STUDY MATERIAL:

=-=-=-=-=

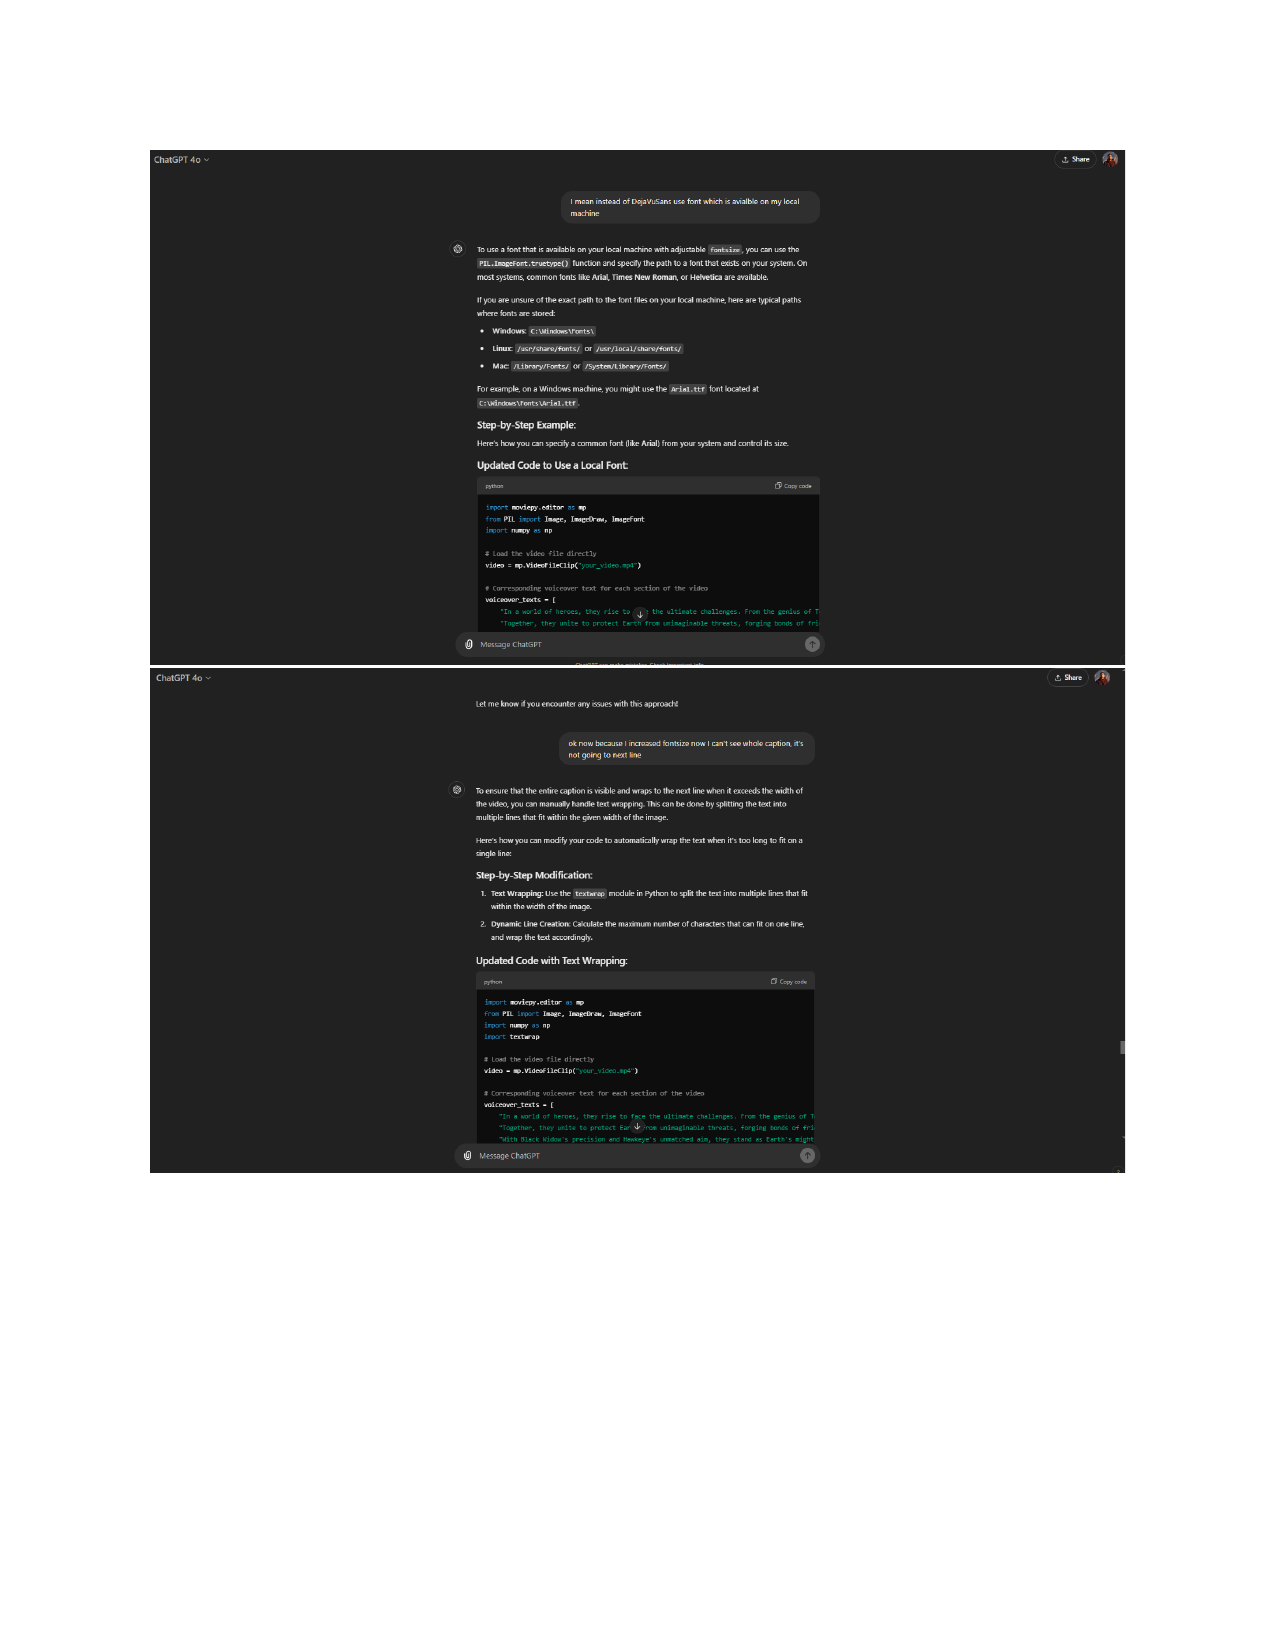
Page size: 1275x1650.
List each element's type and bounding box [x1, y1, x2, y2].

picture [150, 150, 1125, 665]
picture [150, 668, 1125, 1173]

=-=-=-=-=

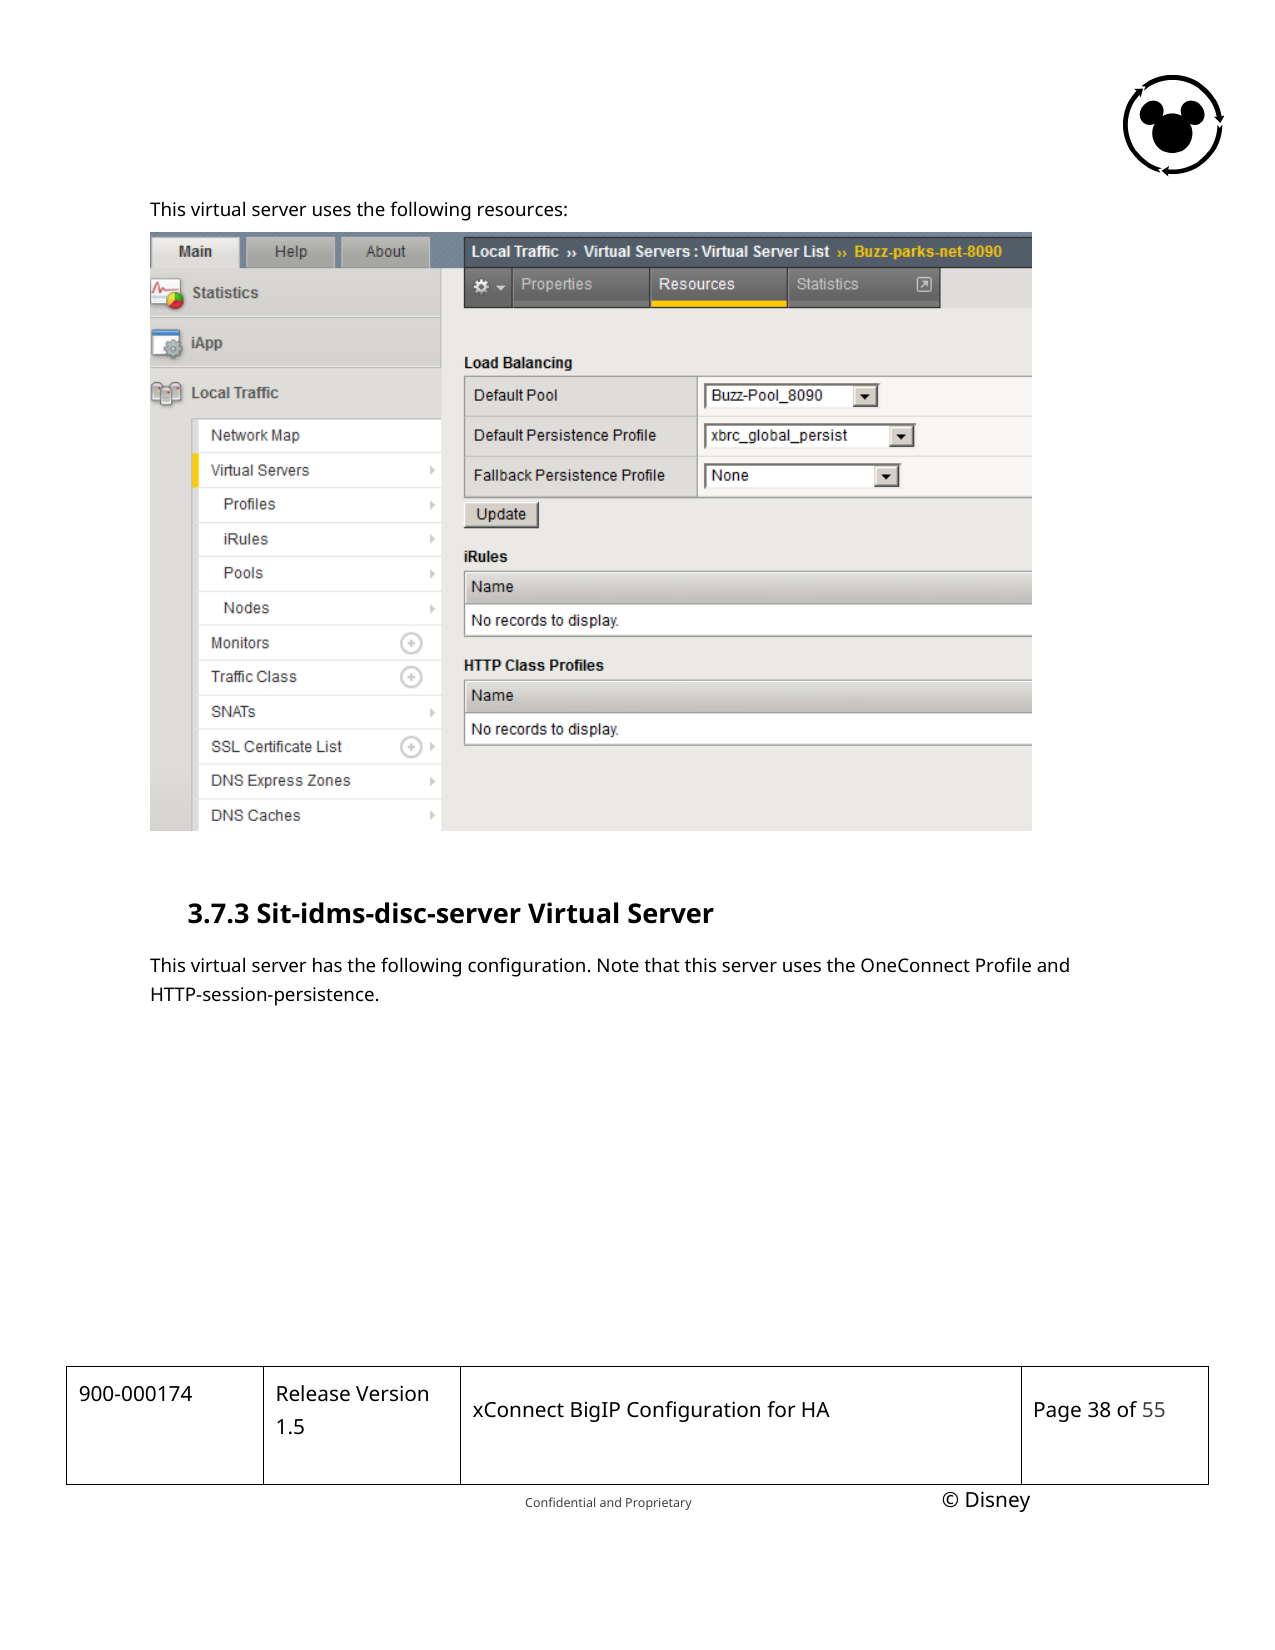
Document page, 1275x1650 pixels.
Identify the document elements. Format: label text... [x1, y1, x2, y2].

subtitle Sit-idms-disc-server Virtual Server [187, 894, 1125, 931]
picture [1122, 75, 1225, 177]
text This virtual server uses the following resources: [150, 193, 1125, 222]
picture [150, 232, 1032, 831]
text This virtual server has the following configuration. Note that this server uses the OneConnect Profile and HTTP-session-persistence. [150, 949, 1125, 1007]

=-=-=-=-=

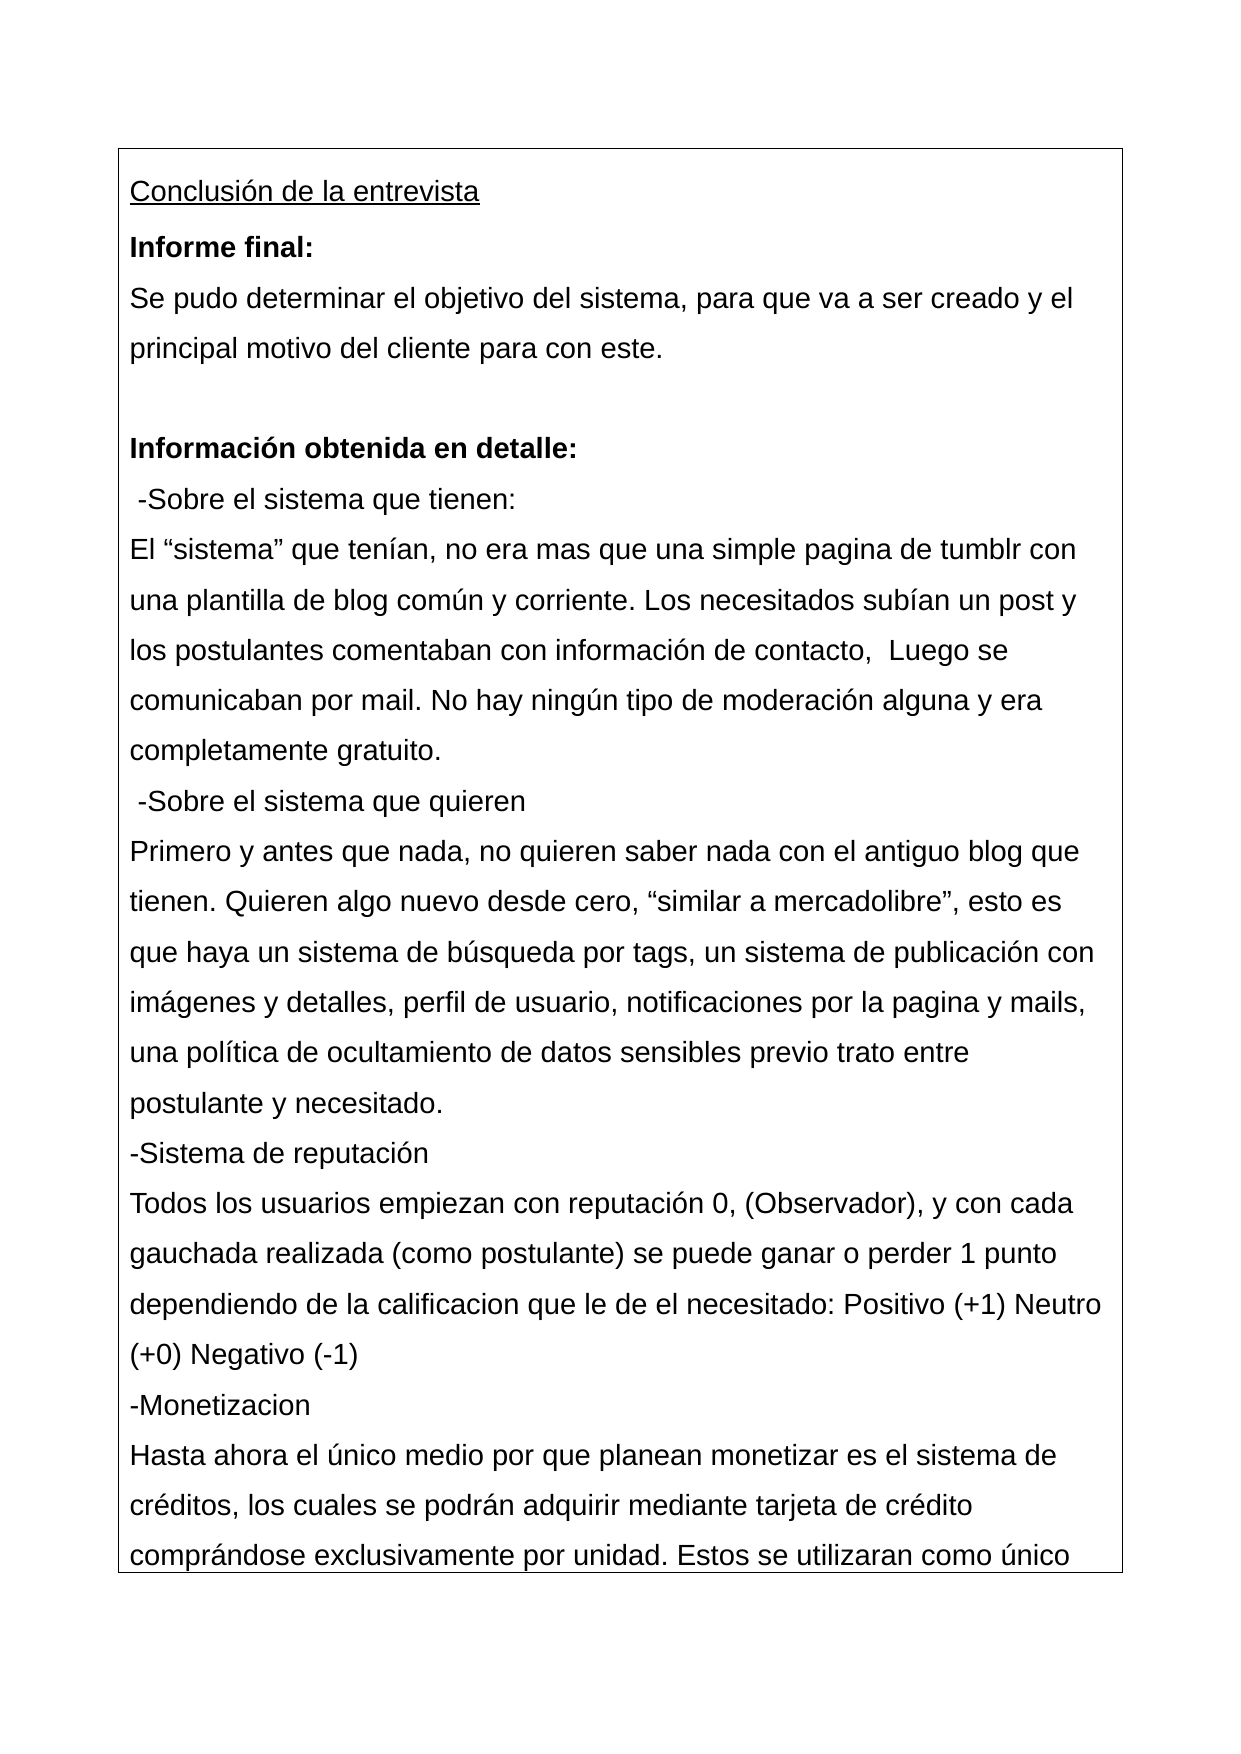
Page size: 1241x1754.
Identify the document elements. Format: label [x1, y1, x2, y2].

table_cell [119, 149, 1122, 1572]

=-=-=-=-=

EXERCISE DIRECTIONS: Using the listing above, return all lines where the word "size" occurs.

SOLUTION TO THE EXERCISE:
Page size: 1275x1650.
Page size: 1241x1754.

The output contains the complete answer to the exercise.